The Poll data also poses a challenge for larger organisations whose supply chains include the workers in smaller organisations, the self-employed, and workers in the gig economy, especially in those parts of the world where safety performance is weakest. If these organisations are not to be seen as simply exporting risk that they would not impose on their own workforce onto more vulnerable workers in their supply chain, they need to actively consider the OHS capabilities of their supply chain partners and proactively use their economic influence to help drive improvement.

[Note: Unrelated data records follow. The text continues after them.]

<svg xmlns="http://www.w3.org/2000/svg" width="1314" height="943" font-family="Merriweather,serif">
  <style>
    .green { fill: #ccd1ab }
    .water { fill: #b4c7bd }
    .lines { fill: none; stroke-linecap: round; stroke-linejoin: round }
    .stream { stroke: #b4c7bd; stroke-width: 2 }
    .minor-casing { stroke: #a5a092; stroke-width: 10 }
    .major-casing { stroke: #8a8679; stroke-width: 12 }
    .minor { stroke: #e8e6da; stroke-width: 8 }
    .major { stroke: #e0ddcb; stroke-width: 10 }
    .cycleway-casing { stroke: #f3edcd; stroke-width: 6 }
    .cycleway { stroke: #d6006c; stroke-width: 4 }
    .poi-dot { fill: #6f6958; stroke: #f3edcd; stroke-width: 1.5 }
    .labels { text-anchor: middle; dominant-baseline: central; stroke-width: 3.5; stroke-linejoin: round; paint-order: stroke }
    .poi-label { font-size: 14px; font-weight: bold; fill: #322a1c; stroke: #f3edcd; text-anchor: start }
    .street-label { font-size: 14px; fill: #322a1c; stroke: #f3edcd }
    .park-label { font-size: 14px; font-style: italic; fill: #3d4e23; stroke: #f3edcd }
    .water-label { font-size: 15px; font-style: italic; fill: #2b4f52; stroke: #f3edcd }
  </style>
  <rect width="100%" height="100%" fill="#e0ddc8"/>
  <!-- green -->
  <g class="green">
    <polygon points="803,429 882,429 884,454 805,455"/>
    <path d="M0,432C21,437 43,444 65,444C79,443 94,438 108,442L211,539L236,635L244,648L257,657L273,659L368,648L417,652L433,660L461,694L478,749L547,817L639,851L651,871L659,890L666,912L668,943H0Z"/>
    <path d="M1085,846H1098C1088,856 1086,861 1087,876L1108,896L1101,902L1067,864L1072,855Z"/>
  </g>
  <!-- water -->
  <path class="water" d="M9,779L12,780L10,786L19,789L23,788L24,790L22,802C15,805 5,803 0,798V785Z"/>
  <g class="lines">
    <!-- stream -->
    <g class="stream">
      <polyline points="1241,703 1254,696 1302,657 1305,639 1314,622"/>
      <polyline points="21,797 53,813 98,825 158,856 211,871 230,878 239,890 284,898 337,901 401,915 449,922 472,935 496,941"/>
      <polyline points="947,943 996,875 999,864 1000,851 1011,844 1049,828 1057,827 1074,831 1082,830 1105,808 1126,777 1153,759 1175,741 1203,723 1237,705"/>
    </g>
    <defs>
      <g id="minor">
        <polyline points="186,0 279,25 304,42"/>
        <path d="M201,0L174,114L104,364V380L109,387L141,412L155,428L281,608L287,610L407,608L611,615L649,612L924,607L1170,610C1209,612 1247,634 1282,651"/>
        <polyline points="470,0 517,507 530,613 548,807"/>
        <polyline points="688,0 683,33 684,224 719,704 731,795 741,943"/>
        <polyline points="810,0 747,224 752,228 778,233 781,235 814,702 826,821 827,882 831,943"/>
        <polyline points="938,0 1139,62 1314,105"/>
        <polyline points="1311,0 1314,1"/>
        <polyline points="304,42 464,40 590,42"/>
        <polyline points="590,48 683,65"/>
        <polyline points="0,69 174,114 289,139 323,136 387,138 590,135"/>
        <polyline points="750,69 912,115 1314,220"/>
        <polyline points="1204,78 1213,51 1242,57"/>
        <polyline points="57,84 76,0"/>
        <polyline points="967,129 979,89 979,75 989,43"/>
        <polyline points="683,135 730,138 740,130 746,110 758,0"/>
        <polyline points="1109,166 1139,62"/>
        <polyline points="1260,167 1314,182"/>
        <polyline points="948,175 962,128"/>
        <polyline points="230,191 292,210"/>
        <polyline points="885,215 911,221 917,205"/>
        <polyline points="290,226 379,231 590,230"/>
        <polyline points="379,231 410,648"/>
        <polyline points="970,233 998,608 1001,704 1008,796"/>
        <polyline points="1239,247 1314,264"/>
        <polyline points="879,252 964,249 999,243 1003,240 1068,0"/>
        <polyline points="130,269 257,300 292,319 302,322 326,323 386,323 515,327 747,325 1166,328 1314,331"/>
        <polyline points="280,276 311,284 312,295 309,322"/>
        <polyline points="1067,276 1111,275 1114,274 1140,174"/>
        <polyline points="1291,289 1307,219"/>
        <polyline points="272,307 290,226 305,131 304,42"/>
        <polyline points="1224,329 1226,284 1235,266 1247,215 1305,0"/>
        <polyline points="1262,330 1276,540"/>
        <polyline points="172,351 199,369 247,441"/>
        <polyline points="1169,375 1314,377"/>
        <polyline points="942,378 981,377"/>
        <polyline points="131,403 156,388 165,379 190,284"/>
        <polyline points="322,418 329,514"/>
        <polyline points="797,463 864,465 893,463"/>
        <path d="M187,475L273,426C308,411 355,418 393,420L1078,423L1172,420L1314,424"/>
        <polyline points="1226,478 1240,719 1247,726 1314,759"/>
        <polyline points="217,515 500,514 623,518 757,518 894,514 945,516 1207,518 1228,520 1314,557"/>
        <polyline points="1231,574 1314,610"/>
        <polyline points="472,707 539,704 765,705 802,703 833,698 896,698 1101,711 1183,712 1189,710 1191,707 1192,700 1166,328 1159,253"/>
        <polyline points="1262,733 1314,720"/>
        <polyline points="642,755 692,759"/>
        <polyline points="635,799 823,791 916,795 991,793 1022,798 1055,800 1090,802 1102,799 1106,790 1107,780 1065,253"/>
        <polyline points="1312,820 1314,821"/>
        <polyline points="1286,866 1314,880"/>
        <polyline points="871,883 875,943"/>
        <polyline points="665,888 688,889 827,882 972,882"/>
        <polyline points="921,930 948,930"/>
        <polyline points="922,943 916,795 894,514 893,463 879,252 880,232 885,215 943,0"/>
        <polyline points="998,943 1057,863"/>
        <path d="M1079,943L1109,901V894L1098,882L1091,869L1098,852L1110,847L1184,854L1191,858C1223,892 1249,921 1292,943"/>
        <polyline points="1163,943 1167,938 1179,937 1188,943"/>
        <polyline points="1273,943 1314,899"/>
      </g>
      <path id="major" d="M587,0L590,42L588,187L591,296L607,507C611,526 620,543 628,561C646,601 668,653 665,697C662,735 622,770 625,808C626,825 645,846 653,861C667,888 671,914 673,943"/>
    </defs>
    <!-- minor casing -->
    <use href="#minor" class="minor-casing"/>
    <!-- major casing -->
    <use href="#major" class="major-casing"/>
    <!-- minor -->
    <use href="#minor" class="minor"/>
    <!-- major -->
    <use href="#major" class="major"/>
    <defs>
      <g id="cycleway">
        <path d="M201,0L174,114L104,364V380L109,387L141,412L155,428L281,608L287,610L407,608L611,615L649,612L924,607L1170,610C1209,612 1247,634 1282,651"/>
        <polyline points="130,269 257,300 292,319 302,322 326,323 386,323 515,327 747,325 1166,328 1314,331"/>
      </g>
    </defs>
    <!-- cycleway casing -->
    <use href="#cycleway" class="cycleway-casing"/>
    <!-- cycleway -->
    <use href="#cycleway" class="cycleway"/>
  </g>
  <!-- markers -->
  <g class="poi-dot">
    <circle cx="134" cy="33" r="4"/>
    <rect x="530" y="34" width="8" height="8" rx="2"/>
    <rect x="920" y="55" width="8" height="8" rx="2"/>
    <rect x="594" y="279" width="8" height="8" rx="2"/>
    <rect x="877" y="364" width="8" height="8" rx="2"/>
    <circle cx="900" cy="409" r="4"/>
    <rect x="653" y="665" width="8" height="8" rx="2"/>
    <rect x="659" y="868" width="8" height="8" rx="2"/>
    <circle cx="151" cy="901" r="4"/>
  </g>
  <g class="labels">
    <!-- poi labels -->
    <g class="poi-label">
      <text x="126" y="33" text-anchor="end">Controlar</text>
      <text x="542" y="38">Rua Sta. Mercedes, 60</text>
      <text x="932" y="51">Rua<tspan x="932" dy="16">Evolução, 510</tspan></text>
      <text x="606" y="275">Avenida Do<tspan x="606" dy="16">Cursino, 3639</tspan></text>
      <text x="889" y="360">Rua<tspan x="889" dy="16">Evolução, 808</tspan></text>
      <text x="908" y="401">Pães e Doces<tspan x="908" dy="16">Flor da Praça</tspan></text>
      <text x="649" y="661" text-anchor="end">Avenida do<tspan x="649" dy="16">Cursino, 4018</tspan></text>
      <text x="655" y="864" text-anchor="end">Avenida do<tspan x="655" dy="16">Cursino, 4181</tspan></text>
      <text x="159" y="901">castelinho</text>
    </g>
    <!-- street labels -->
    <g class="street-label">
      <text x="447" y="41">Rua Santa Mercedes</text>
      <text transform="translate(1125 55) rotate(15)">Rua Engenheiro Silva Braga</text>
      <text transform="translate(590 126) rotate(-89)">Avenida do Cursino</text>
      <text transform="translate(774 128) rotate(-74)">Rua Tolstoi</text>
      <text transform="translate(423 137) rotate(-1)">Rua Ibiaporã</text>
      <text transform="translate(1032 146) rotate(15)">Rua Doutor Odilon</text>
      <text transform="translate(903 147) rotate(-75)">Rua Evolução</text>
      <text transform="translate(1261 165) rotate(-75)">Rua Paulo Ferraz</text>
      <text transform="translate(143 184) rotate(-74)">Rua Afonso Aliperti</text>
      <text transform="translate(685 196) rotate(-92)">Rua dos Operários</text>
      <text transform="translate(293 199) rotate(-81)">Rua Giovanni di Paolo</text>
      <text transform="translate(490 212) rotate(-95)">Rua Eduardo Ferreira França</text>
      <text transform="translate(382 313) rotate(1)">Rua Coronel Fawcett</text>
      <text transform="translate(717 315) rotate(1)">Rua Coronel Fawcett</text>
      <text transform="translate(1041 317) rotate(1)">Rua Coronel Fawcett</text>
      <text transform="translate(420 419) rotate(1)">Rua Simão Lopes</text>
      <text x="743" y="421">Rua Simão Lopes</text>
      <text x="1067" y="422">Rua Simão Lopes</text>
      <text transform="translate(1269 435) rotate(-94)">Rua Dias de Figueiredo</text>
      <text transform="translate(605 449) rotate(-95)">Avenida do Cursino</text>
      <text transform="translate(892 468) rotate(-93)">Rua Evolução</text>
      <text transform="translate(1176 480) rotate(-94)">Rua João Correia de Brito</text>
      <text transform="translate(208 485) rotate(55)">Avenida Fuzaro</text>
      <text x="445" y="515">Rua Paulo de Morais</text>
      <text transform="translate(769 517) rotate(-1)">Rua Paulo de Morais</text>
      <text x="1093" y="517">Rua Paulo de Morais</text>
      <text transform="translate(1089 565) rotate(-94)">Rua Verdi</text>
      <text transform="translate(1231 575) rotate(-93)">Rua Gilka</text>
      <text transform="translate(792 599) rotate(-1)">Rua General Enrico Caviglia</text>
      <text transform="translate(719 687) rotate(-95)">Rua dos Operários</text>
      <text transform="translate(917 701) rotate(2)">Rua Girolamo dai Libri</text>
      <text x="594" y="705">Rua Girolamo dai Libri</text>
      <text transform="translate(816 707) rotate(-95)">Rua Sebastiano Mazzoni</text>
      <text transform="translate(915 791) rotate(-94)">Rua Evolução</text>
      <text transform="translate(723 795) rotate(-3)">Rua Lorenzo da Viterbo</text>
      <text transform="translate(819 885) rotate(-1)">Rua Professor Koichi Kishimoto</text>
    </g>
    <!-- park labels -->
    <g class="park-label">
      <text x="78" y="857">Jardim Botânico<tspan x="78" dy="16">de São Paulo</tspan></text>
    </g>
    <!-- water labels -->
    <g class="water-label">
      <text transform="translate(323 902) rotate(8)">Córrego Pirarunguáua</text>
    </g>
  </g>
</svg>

The World Risk Poll results also raise questions about how best to encourage smaller organisations, the self-employed, and workers in the gig economy to address OHS, when the evidence suggests that attention to OHS is often crowded out by their many other competing demands. One might wonder whether much of the current messaging and guidance is too complex and too demanding, meaning that it is often put aside for another day? Would a simpler message, for example focussing purely on the importance of safety training, be more effective in encouraging some to move from inertia to action?
From the perspective of ISO Technical Committee 283, there is much upon which to reflect in this data, as we review our efforts to influence global OHS performance, to better engage with and address the needs of small and micro organisations, and to extend participation in our work beyond our current membership of 77 participating and 23 observer countries – not least by including more of the countries in which the new World Risk Poll report suggests workers are facing the greatest OHS challenges.